WHAT YOU HAVE TO DO — Reproduce the listing below line for line, including all of its text and leaving out the pictures.

START RAW DATA

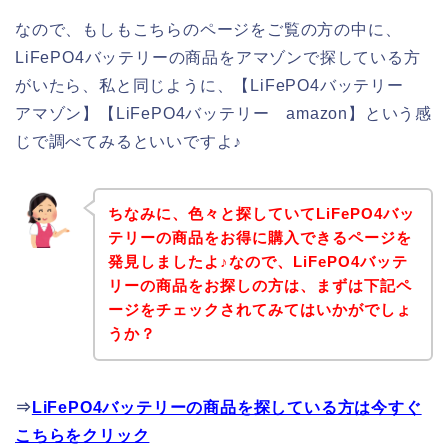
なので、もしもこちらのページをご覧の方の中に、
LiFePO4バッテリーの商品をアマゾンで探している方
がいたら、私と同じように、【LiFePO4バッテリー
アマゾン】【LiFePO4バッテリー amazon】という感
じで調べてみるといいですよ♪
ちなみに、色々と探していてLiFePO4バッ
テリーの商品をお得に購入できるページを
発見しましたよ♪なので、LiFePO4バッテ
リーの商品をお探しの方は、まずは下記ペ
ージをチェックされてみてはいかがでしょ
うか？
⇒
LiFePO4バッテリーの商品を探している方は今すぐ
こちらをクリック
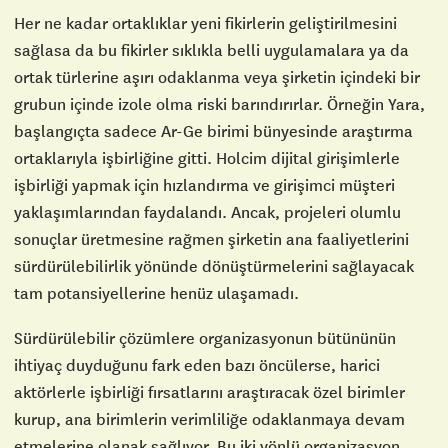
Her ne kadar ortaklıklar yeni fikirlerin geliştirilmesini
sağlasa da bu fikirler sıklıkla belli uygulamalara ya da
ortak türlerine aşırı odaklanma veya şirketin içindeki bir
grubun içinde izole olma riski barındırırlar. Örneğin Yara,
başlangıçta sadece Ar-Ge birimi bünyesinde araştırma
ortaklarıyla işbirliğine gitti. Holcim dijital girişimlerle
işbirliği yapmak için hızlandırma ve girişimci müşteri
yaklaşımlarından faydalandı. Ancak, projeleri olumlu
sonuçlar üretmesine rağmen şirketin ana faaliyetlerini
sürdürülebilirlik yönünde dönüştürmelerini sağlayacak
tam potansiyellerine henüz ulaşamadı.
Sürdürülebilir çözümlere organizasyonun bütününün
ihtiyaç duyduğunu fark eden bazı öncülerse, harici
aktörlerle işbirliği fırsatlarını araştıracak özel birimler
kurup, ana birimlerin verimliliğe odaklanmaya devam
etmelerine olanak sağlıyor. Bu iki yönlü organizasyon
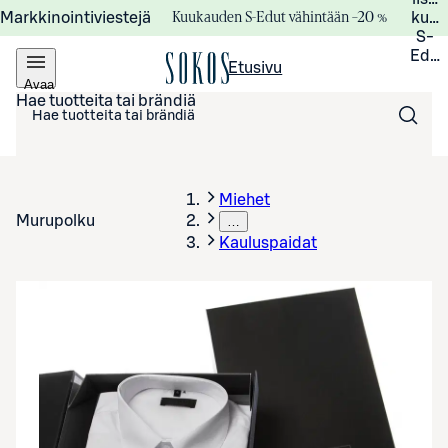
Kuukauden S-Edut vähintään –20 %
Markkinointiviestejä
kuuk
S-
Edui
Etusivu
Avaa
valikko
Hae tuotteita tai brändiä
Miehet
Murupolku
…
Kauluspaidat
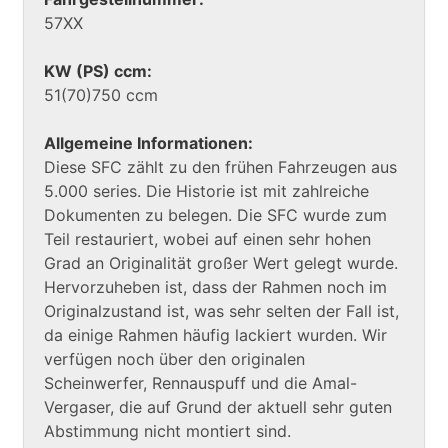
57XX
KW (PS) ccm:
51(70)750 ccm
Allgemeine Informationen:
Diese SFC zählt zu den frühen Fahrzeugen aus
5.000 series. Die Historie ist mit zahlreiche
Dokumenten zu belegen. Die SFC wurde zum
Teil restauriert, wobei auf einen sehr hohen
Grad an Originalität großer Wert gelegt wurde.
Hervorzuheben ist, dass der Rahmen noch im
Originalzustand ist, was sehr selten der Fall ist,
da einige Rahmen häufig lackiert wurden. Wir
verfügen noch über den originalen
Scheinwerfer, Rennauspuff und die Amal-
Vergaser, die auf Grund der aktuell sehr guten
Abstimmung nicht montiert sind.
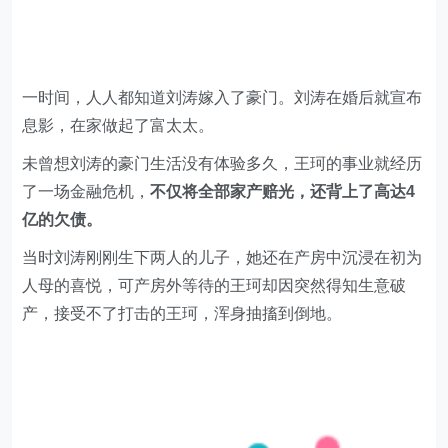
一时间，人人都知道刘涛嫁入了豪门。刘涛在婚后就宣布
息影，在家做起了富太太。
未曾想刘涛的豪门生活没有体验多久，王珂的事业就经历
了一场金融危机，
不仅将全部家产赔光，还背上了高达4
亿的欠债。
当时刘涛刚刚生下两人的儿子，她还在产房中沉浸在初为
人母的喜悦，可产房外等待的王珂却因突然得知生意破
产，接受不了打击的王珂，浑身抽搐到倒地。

END RAW DATA

ANSWER TO THIS PROBLEM —
なので、もしもこちらのページをご覧の方の中に、
LiFePO4バッテリーの商品をアマゾンで探している方
がいたら、私と同じように、【LiFePO4バッテリー
アマゾン】【LiFePO4バッテリー amazon】という感
じで調べてみるといいですよ♪
ちなみに、色々と探していてLiFePO4バッ
テリーの商品をお得に購入できるページを
発見しましたよ♪なので、LiFePO4バッテ
リーの商品をお探しの方は、まずは下記ペ
ージをチェックされてみてはいかがでしょ
うか？
⇒
LiFePO4バッテリーの商品を探している方は今すぐ
こちらをクリック
Her ne kadar ortaklıklar yeni fikirlerin geliştirilmesini
sağlasa da bu fikirler sıklıkla belli uygulamalara ya da
ortak türlerine aşırı odaklanma veya şirketin içindeki bir
grubun içinde izole olma riski barındırırlar. Örneğin Yara,
başlangıçta sadece Ar-Ge birimi bünyesinde araştırma
ortaklarıyla işbirliğine gitti. Holcim dijital girişimlerle
işbirliği yapmak için hızlandırma ve girişimci müşteri
yaklaşımlarından faydalandı. Ancak, projeleri olumlu
sonuçlar üretmesine rağmen şirketin ana faaliyetlerini
sürdürülebilirlik yönünde dönüştürmelerini sağlayacak
tam potansiyellerine henüz ulaşamadı.
Sürdürülebilir çözümlere organizasyonun bütününün
ihtiyaç duyduğunu fark eden bazı öncülerse, harici
aktörlerle işbirliği fırsatlarını araştıracak özel birimler
kurup, ana birimlerin verimliliğe odaklanmaya devam
etmelerine olanak sağlıyor. Bu iki yönlü organizasyon
Kuukauden S-Edut vähintään –20 %
Markkinointiviestejä
kuuk
S-
Edui
Etusivu
Avaa
valikko
Hae tuotteita tai brändiä
Miehet
Murupolku
…
Kauluspaidat
57XX
KW (PS) ccm:
51(70)750 ccm
Allgemeine Informationen:
Diese SFC zählt zu den frühen Fahrzeugen aus
5.000 series. Die Historie ist mit zahlreiche
Dokumenten zu belegen. Die SFC wurde zum
Teil restauriert, wobei auf einen sehr hohen
Grad an Originalität großer Wert gelegt wurde.
Hervorzuheben ist, dass der Rahmen noch im
Originalzustand ist, was sehr selten der Fall ist,
da einige Rahmen häufig lackiert wurden. Wir
verfügen noch über den originalen
Scheinwerfer, Rennauspuff und die Amal-
Vergaser, die auf Grund der aktuell sehr guten
Abstimmung nicht montiert sind.
一时间，人人都知道刘涛嫁入了豪门。刘涛在婚后就宣布
息影，在家做起了富太太。
未曾想刘涛的豪门生活没有体验多久，王珂的事业就经历
了一场金融危机，
不仅将全部家产赔光，还背上了高达4
亿的欠债。
当时刘涛刚刚生下两人的儿子，她还在产房中沉浸在初为
人母的喜悦，可产房外等待的王珂却因突然得知生意破
产，接受不了打击的王珂，浑身抽搐到倒地。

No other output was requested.